There is a long tradition of software simulations in theoretical biology to complement pure analytical mathematics which are often limited to reproduce and understand the self-organisation phenomena resulting from the non-linear and spatially grounded interactions of the huge number of diverse biological objects. Since John Von Neumann and Alan Turing pioneering works on self-replication and morphogenesis, proponents of artificial life have chosen to resolutely neglecting a lot of materialistic and quantitative information deemed not indispensable and have focused on the rule-based mechanisms making life possible, supposedly neutral with respect to their underlying material embodiment. Minimal life begins at the intersection of a series of processes which need to be isolated, differentiated and duplicated as such in computers. Only software developments and running make possible to understand the way these processes are intimately interconnected in order for life to appear at the crossroad.

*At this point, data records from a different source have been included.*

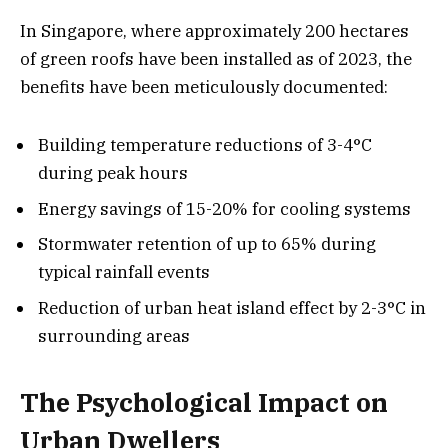
In Singapore, where approximately 200 hectares
of green roofs have been installed as of 2023, the
benefits have been meticulously documented:
Building temperature reductions of 3-4°C
during peak hours
Energy savings of 15-20% for cooling systems
Stormwater retention of up to 65% during
typical rainfall events
Reduction of urban heat island effect by 2-3°C in
surrounding areas
The Psychological Impact on
Urban Dwellers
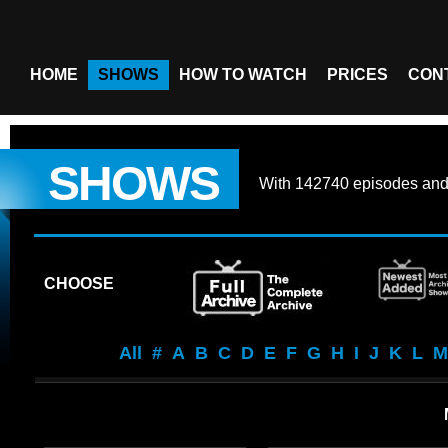
HOME
SHOWS
HOW TO WATCH
PRICES
CON
SHOWS
With
142740 episodes
an
CHOOSE
All
#
A
B
C
D
E
F
G
H
I
J
K
L
M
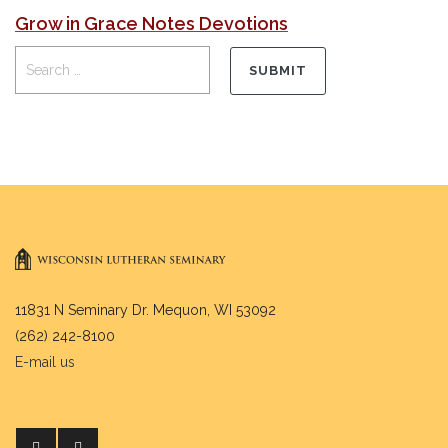
Grow in Grace Notes Devotions
11831 N Seminary Dr. Mequon, WI 53092
(262) 242-8100
E-mail us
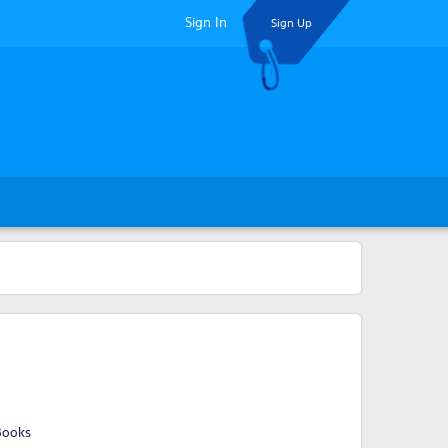
Sign In
Sign Up
a
Books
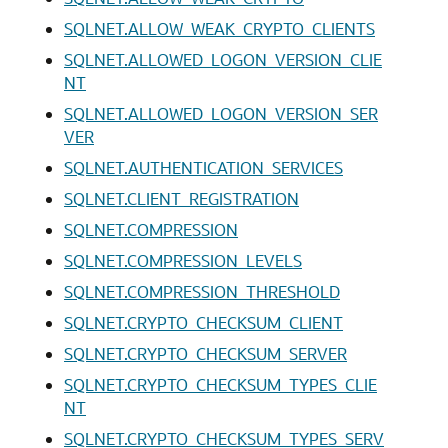
SQLNET.ALLOW_WEAK_CRYPTO_CLIENTS
SQLNET.ALLOWED_LOGON_VERSION_CLIE
NT
SQLNET.ALLOWED_LOGON_VERSION_SER
VER
SQLNET.AUTHENTICATION_SERVICES
SQLNET.CLIENT_REGISTRATION
SQLNET.COMPRESSION
SQLNET.COMPRESSION_LEVELS
SQLNET.COMPRESSION_THRESHOLD
SQLNET.CRYPTO_CHECKSUM_CLIENT
SQLNET.CRYPTO_CHECKSUM_SERVER
SQLNET.CRYPTO_CHECKSUM_TYPES_CLIE
NT
SQLNET.CRYPTO_CHECKSUM_TYPES_SERV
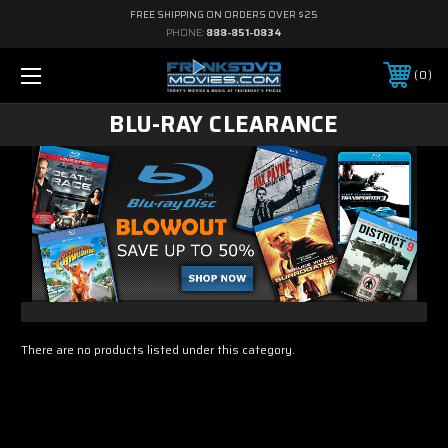
FREE SHIPPING ON ORDERS OVER $25
PHONE:
888-851-0834
0
BLU-RAY CLEARANCE
There are no products listed under this category.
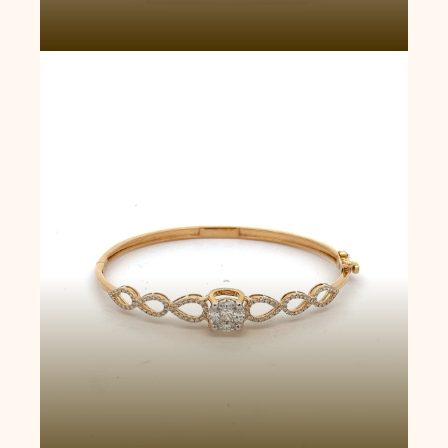
Luminous Twist Bangle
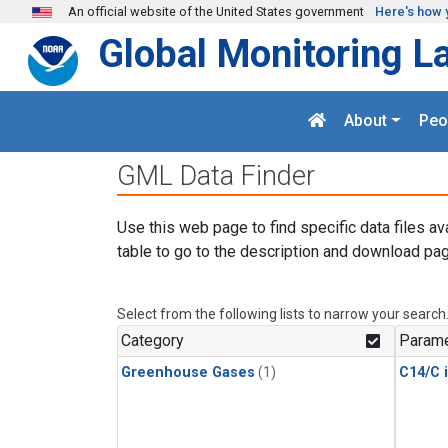
Skip to main content
An official website of the United States government
Here's how 
Global Monitoring L
About
Peo
GML Data Finder
Use this web page to find specific data files av
table to go to the description and download pag
Select from the following lists to narrow your search
Category
Parame
Greenhouse Gases
(1)
C14/C 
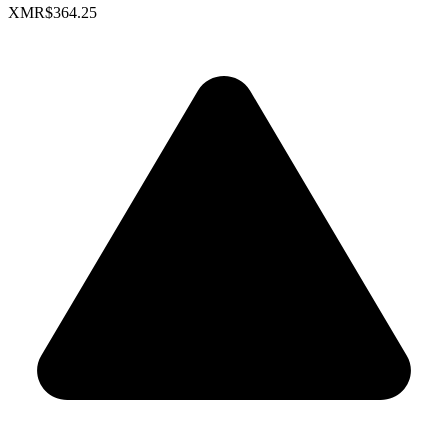
XMR
$364.25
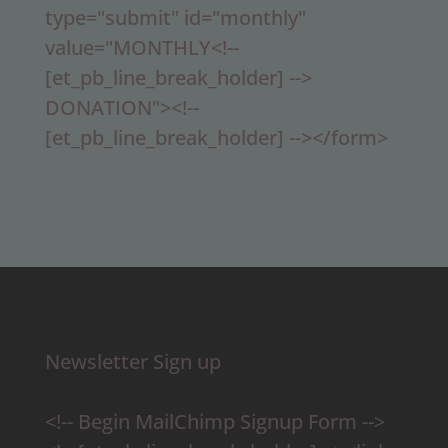
type="submit" id="monthly"
value="MONTHLY<!--
[et_pb_line_break_holder] -->
DONATION"><!--
[et_pb_line_break_holder] --></form>
Newsletter Sign up
<!-- Begin MailChimp Signup Form -->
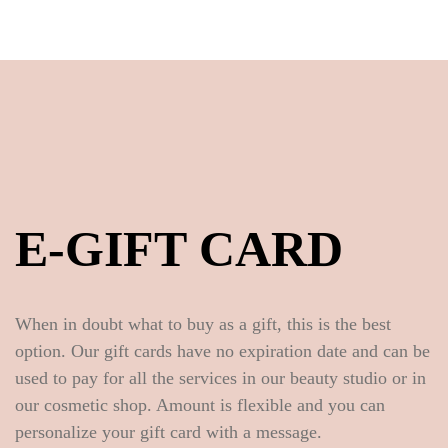
E-GIFT CARD
When in doubt what to buy as a gift, this is the best
option. Our gift cards have no expiration date and can be
used to pay for all the services in our beauty studio or in
our cosmetic shop. Amount is flexible and you can
personalize your gift card with a message.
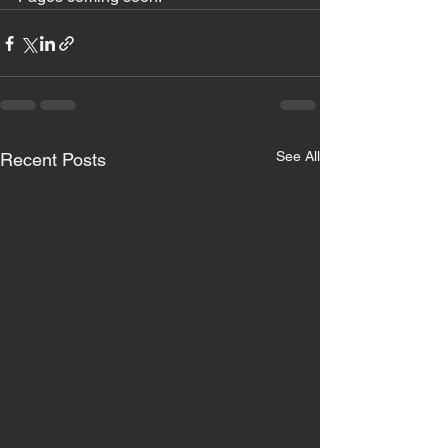
See All
Recent Posts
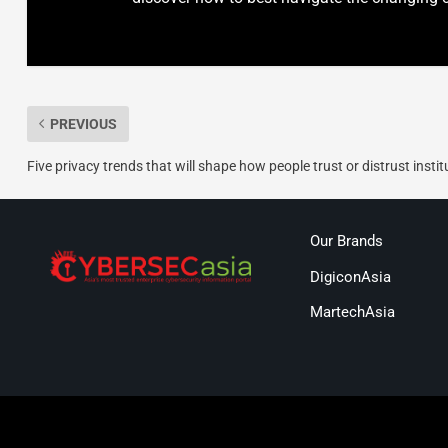
PREVIOUS
Five privacy trends that will shape how people trust or distrust instit
Our Brands
DigiconAsia
MartechAsia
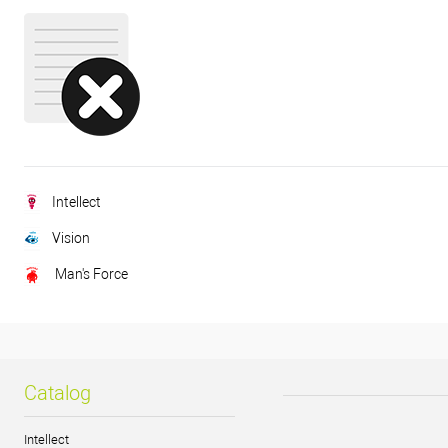
Intellect
Vision
Man's Force
Catalog
Intellect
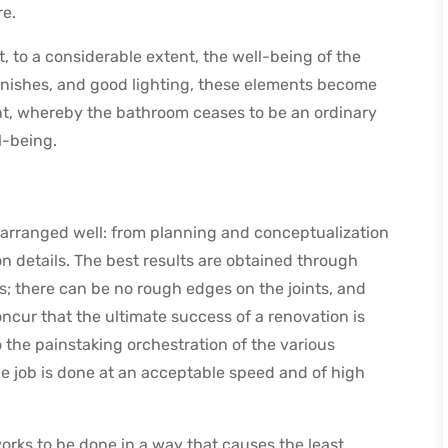
re.
t, to a considerable extent, the well-being of the
finishes, and good lighting, these elements become
nt, whereby the bathroom ceases to be an ordinary
l-being.
arranged well: from planning and conceptualization
on details. The best results are obtained through
; there can be no rough edges on the joints, and
ncur that the ultimate success of a renovation is
o the painstaking orchestration of the various
he job is done at an acceptable speed and of high
orks to be done in a way that causes the least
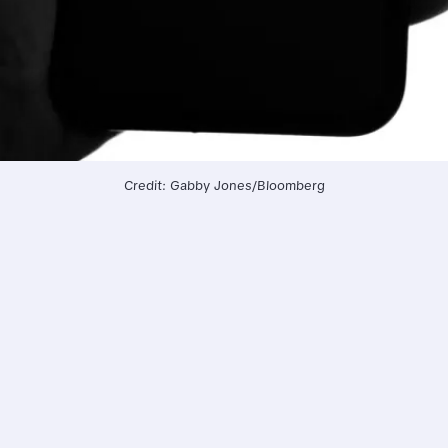
Credit: Gabby Jones/Bloomberg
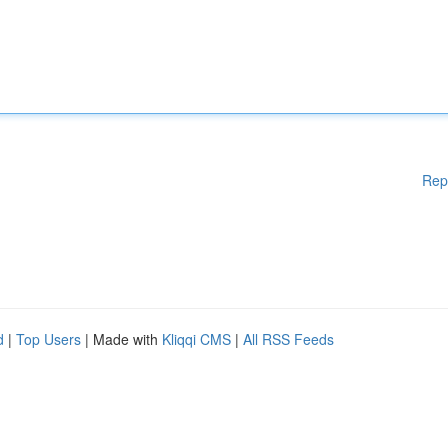
Rep
d
|
Top Users
| Made with
Kliqqi CMS
|
All RSS Feeds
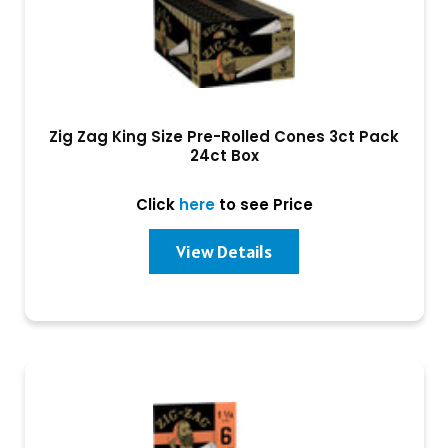
Zig Zag King Size Pre-Rolled Cones 3ct Pack
24ct Box
Click
here
to see Price
View Details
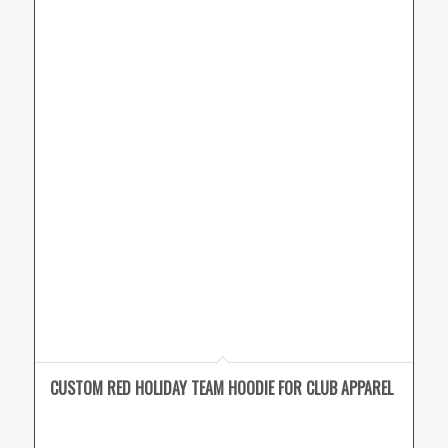
CUSTOM RED HOLIDAY TEAM HOODIE FOR CLUB APPAREL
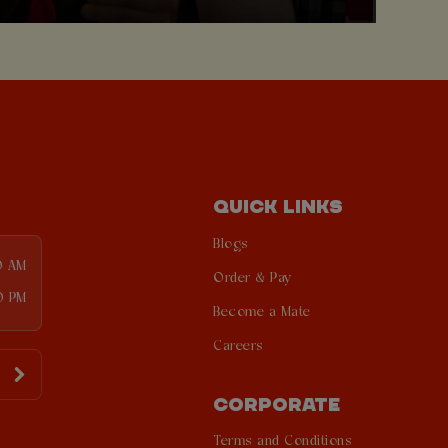
QUICK LINKS
Blogs
0 AM
Order & Pay
0 PM
Become a Mate
Careers
CORPORATE
Terms and Conditions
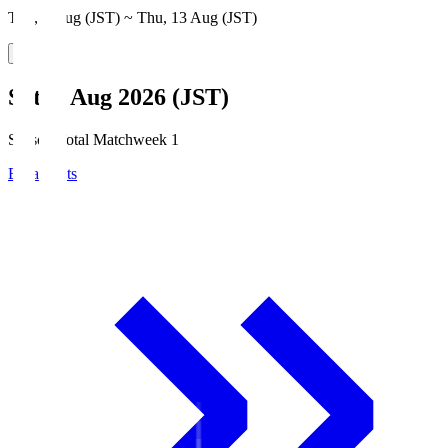
Thu, 6 Aug (JST) ~ Thu, 13 Aug (JST)
Sat, 8 Aug 2026 (JST)
Season Total Matchweek 1
Broadcasts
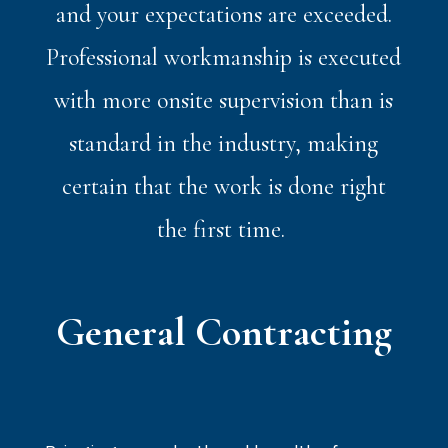
and your expectations are exceeded.
Professional workmanship is executed
with more onsite supervision than is
standard in the industry, making
certain that the work is done right
the first time.
General Contracting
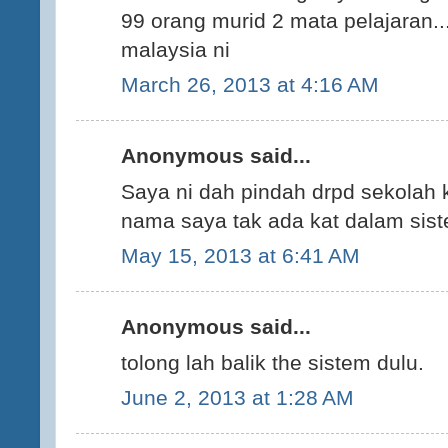
99 orang murid 2 mata pelajaran...
malaysia ni
March 26, 2013 at 4:16 AM
Anonymous said...
Saya ni dah pindah drpd sekolah k
nama saya tak ada kat dalam sis
May 15, 2013 at 6:41 AM
Anonymous said...
tolong lah balik the sistem dulu.
June 2, 2013 at 1:28 AM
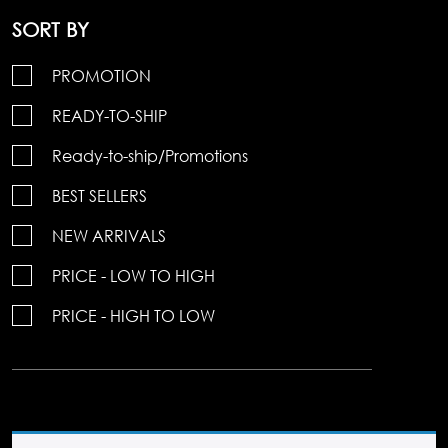
SORT BY
PROMOTION
READY-TO-SHIP
Ready-to-ship/Promotions
BEST SELLERS
NEW ARRIVALS
PRICE - LOW TO HIGH
PRICE - HIGH TO LOW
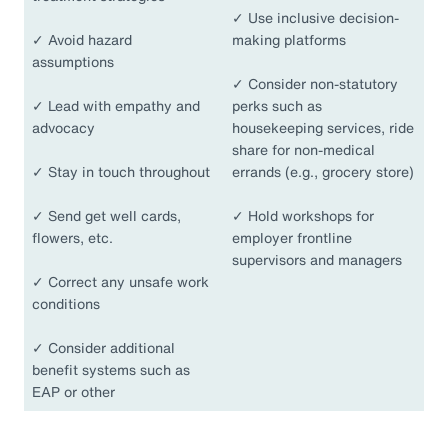
✓
Use inclusive decision-
✓
Avoid hazard
making platforms
assumptions
✓
Consider non-statutory
✓
Lead with empathy and
perks such as
advocacy
housekeeping services, ride
share for non-medical
✓
Stay in touch throughout
errands (e.g., grocery store)
✓
Send get well cards,
✓
Hold workshops for
flowers, etc.
employer frontline
supervisors and managers
✓
Correct any unsafe work
conditions
✓
Consider additional
benefit systems such as
EAP or other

In this paper, I will attempt to set out the history of life as the disciples of artificial life understand it, by placing these different lessons on a temporal and causal axis, showing which one is indispensable to the appearance of the next and how does it connect to the next. These successive stages are the: 1) the appearance of chemical reaction cycles and autocatalytic networks 2) the production by this network of a membrane promoting individuation and catalyzing constitutive reactions 3) the self-replication of this elementary cell 4) the genetic coding and open-evolution by mutation, recombination and selection. I will discuss the task of artificial life as setting up experimental software platforms where these different lessons, whether taken in isolation or together, are tested, simulated, and, more systematically, analysed. I will sketch some of these existing software platforms: chemical reaction networks, Varela's autopoietic cellular automata, Ganti's chemoton model, genetic algorithms, whose running delivers interesting take home messages to open-minded biologists.